Trackmania Gameplay: leicht zu erlernen, schwer zu meistern
Wer schon einmal einen Trackmania-Ableger gespielt hat, findet sich auch im neuesten Serienteil schnell zurecht. Dank simpler Spielmechaniken und Steuerung feiern Neulinge aber ebenfalls schnell erste Erfolge.
Ihr fragt euch, wie befriedigend und geradezu hypnotisierend ein perfekter Run sein kann? Wir haben die Antwort. Oder besser gesagt Dennis "Massa" Lotze, Trackmania-Profi von BIG:
Neben dem optionalen Trainingsmodus machen euch die Rennen der Kampagne behutsam mit den Eigenheiten von Trackmania vertraut. Anfangs geht es ausschließlich darum, mit dem fiktiven Formel-Boliden das Ziel zu erreichen. Alles was es dafür braucht, sind die Pfeiltasten auf der Tastatur. Das war's. Alternativ lässt sich das Game aber auch mit Controller steuern, doch bereits die Tastensteuerung erfüllt seinen Zweck vorbildlich.
Doch relativ schnell zieht der Schwierigkeitsgrad an – zumindest, wenn ihr eine Goldmedaille einfahren wollt. Während Bronze meist mehrere Fahrfehler verzeiht, ist für die oberste Auszeichnung besonders im späteren Kampagnenverlauf ein perfektes Rennen nötig.
Relativ schnell merkt ihr, wie süchtig das Spielprinzip von Trackmania macht. Mit einer Bronzemedaille gibt sich so schnell niemand mehr zufrieden. Und so wagt man Anlauf für Anlauf, um eben diese eine Kurve noch schneller zu erwischen und bei dieser einen Bodenwelle keine zusätzliche Zeit zu verlieren. Ein unglaublich befriedigendes Gefühl, am Ende für seine Mühen belohnt zu werden.

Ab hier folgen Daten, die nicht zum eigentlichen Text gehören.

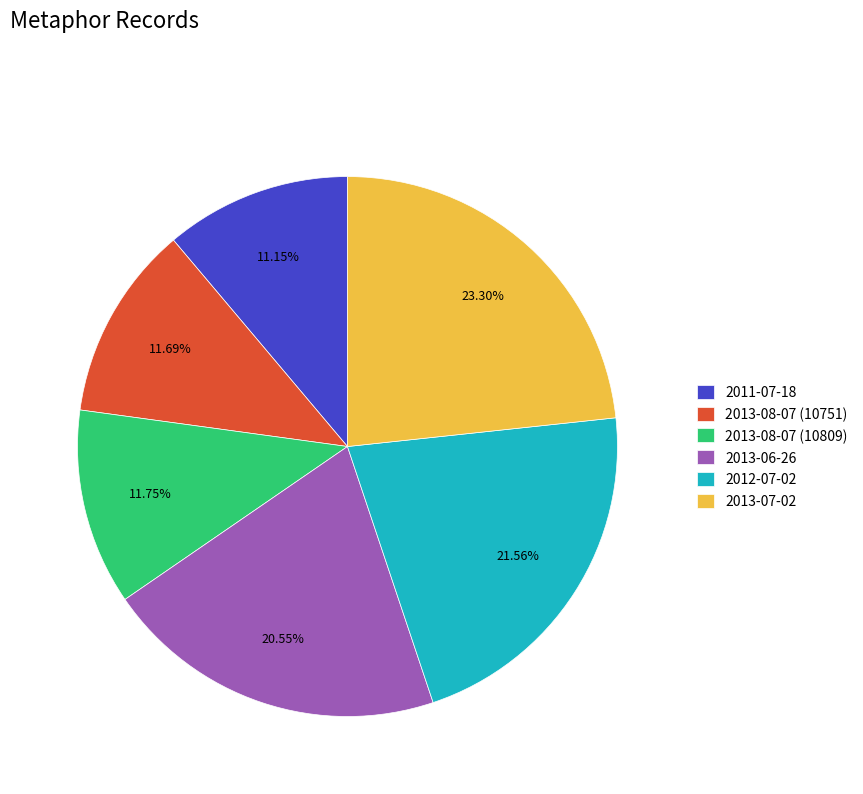

Approximately how many times larger is the value at 2012-07-02 compared to 2013-06-26?

1.0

Zumal euch das Game mit immer neuen Herausforderungen konfrontiert. Die normalen Asphalt-Pisten sind kein Problem, die Dirt-Tracks sind schon ein wenig rutschiger und auf Eis? Halleluja.

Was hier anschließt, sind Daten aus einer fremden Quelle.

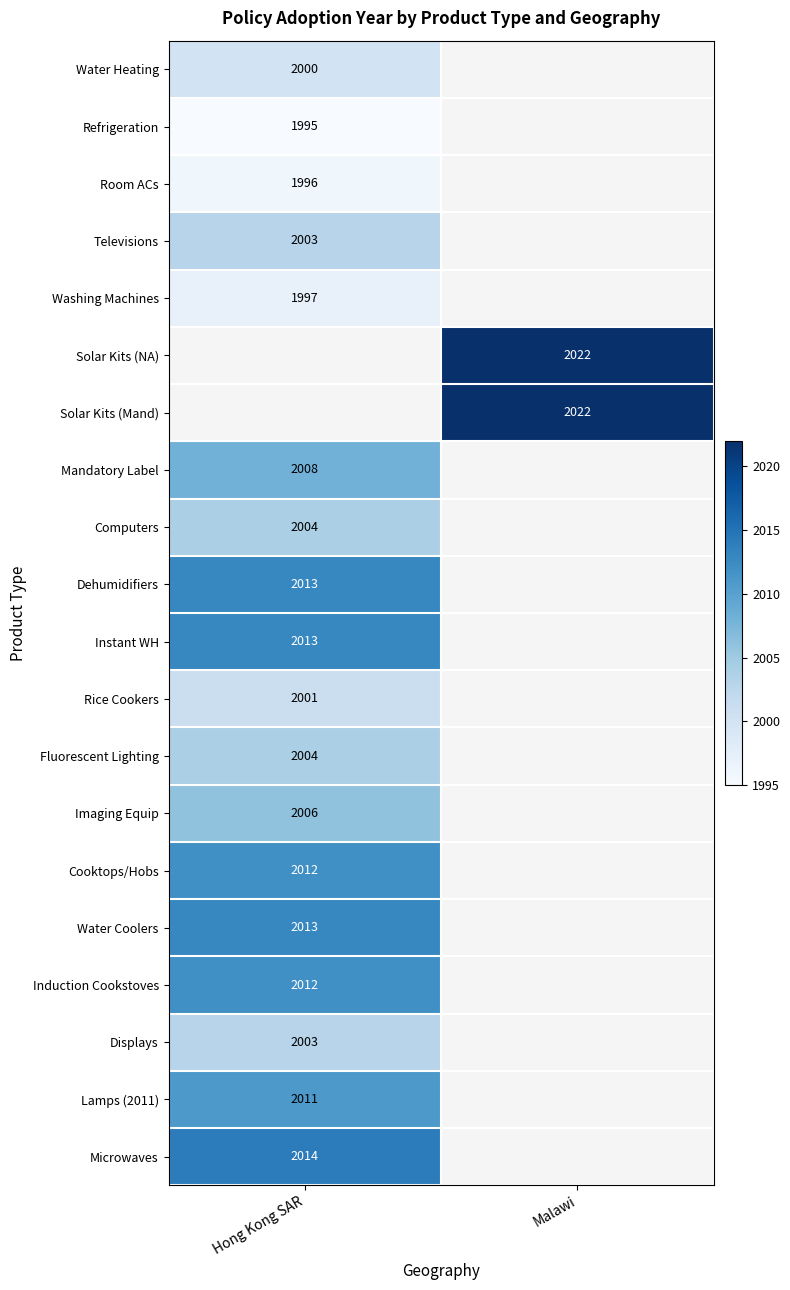

At how many categories does at least one series exceed 2018?

1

Besonders knackig wird das Ganze, wenn sich die Untergründe sekündlich verändern und euch das Spiel weitere Herausforderungen wie Looping und Boost-Strecken entgegenwirft oder mitten im Höllenritt den Motor deaktiviert, während ihr zahllose Hindernisse umkurvt.
Trackmania und die Faszination des Einfachen
Trackmania dürfte ein echter Hit werden, genauso wie seine hervorragenden Vorgänger. Am süchtig machenden Spielprinzip gibt es ohnehin nichts zu beanstanden Die Fülle an neuen Inhalten durch das Live-Service-Modell und die umfangreichen Möglichkeiten des Editors sorgen dafür, dass der Titel sich über lange Zeit an der Spitze festsetzen dürfte – besonders durch den kostenlosen Einstieg.
Wer Spaß an Trackmania gefunden hat, kann die Spielerfahrung rein optional durch den Kauf einer Standard- (9,99 Euro im Jahr) beziehungsweise Club-Mitgliedschaft (29,99 Euro jährlich) zusätzlich erweitern und erhält so noch mehr Möglichkeiten.
Die Große Stärke von Trackmania liegt zudem in der Faszination des Einfachen. Hier gibt es keine Rennwagen, die sich unterschiedlich steuern. Alles im Spiel ist klar definiert und binnen weniger Rennen weiß man genau, wie sich das eigene Fahrzeug auf den Untergründen verhält oder was es mit den verschiedenen Zonen für Boost, Looping oder „Motor aus“ auf sich hat. Und diese Simplizität ist heutzutage schon erfrischend anders. Feinster Arcade-Spielspaß in Reinform.